## Task statement
Of the lines in the data below, write out exactly those from the one holding "pinky pip: (307, 396)" through the one holding "index pip: (269, 309)", both included.

## Extracted data
Content starts

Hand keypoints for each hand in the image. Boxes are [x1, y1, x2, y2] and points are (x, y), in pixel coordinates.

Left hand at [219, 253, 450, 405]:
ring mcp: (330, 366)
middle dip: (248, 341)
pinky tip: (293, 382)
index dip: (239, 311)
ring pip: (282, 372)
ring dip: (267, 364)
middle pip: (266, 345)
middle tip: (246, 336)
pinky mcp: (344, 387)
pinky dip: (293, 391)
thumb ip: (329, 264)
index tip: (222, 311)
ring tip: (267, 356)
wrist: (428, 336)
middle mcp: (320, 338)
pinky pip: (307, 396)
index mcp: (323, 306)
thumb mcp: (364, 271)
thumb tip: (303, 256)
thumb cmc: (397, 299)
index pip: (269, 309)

Content ends
Content starts

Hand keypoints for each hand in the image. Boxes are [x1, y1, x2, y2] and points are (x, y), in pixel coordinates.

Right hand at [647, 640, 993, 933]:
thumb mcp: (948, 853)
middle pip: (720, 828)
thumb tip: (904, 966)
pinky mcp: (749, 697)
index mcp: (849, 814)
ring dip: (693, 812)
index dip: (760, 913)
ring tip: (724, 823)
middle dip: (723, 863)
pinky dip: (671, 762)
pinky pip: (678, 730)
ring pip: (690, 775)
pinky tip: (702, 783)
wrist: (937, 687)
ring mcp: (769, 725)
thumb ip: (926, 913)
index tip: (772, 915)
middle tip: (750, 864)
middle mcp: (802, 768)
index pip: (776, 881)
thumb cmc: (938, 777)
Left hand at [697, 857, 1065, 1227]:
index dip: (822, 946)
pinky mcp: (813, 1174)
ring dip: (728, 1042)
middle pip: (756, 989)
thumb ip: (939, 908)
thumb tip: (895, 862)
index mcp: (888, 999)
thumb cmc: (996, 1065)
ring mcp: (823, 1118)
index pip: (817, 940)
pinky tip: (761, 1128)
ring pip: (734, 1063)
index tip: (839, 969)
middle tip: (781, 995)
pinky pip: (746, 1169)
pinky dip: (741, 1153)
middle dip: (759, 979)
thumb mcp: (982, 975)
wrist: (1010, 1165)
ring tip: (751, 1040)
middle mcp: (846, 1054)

Content ends
Content starts

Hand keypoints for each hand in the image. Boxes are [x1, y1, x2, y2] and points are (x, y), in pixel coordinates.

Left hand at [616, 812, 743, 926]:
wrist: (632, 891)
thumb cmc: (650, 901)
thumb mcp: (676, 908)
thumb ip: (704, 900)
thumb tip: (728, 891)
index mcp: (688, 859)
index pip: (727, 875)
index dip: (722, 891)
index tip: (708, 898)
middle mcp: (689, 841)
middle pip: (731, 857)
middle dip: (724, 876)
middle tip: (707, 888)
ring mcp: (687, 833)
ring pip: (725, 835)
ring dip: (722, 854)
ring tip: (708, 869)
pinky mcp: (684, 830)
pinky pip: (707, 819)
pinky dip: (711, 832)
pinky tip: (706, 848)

Content ends

## Exercise output
pinky pip: (307, 396)
index mcp: (323, 306)
thumb mcp: (364, 271)
thumb tip: (303, 256)
thumb cmc: (397, 299)
index pip: (269, 309)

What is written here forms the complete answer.